Foals

‘Mr. Morrissey, did you like your stay here?’

Paula scratches her head, then looks out over the glistening surface of the frog pond for a very long time. Her gaze is slightly melancholic, her posture relaxed. A few months ago, she was on giant billboards all over London and New York, she is often surrounded by stars, and an Instagram photo of her just got thousands of likes; but she is clearly very grounded and doesn’t give a flying fuck about fame. All she cares about is food, especially roasted chicken, one of the local chef’s specialties – although Morrissey himself tried to make her go vegan. She was actually also the cover girl for his last album, hence her global presence. Oh, and she ate Shakira’s sandals. Oops.

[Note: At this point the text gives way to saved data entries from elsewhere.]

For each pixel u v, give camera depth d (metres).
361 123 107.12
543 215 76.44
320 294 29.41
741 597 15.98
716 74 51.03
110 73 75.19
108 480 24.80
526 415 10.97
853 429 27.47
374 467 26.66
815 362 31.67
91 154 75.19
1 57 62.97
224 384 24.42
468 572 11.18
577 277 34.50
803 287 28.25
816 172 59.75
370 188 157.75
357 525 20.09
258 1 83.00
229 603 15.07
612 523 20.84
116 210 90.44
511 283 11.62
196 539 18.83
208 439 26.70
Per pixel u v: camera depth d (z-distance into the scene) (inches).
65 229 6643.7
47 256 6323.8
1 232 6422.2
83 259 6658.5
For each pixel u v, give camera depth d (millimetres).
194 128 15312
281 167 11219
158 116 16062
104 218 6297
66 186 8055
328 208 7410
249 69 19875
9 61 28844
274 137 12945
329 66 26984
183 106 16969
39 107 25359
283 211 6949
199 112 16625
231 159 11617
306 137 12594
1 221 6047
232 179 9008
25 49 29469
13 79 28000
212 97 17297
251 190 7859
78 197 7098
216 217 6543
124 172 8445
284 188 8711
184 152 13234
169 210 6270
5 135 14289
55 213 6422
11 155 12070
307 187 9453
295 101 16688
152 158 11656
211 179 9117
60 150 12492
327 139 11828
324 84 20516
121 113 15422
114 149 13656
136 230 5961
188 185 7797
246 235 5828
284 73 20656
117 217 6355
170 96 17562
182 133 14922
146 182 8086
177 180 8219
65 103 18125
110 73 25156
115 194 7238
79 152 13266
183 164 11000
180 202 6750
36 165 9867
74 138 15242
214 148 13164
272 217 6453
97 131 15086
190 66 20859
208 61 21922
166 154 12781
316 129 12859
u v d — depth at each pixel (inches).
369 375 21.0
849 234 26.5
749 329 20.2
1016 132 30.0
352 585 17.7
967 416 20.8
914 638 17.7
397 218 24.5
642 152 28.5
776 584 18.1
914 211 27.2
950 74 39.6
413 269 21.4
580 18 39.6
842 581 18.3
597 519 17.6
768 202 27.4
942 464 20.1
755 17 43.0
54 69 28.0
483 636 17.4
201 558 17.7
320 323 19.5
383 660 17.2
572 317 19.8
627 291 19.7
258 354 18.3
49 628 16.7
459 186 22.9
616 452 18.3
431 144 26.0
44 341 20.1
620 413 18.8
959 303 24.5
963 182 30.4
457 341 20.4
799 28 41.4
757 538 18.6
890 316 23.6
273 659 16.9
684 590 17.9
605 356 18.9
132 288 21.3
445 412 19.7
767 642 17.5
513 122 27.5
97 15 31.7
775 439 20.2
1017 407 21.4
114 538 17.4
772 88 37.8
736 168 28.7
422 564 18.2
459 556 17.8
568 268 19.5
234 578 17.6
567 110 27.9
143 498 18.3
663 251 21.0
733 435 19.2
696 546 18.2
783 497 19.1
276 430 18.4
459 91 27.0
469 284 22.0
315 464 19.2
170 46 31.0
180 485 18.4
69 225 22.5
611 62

Paula is a brown labrador, a trend dog of the late 90s, but while her fellow labradors would excitedly mince around their quilted vest family, she mainly lies in the sun, looks at balls pretending she doesn’t know what you do with them and takes morning walks around her huge territory: the grounds of La Fabrique, a recording studio in St. Remy de Provence.

Meadows, a pool, an overgrown ruined little house (where she had that special moment with Morrissey that would later become the cover of his album), more meadows with a donkey and a pony (sometimes artists recording here have to help catching the cheeky duo, they always want to get away), paths through bamboo groves, rusty antique motorbikes – here, the common interview question about the influence of the environment on the recording experience really makes sense for once. For the building with the picturesque grey-green shutters is not only home to the studio and 12 bedrooms, but also to 200.000 records: the world’s biggest collection of classical music on vinyl, built by the legendary music and film critic Armand Panigel, who lived here until the 90s. As if that wasn’t enough, the three-storey attic is full of giant film rolls from the early days of cinema, some of them not even catalogued– if you were a nerdy kid, its dusty shelves and weird objects are like your childhood dreams come true.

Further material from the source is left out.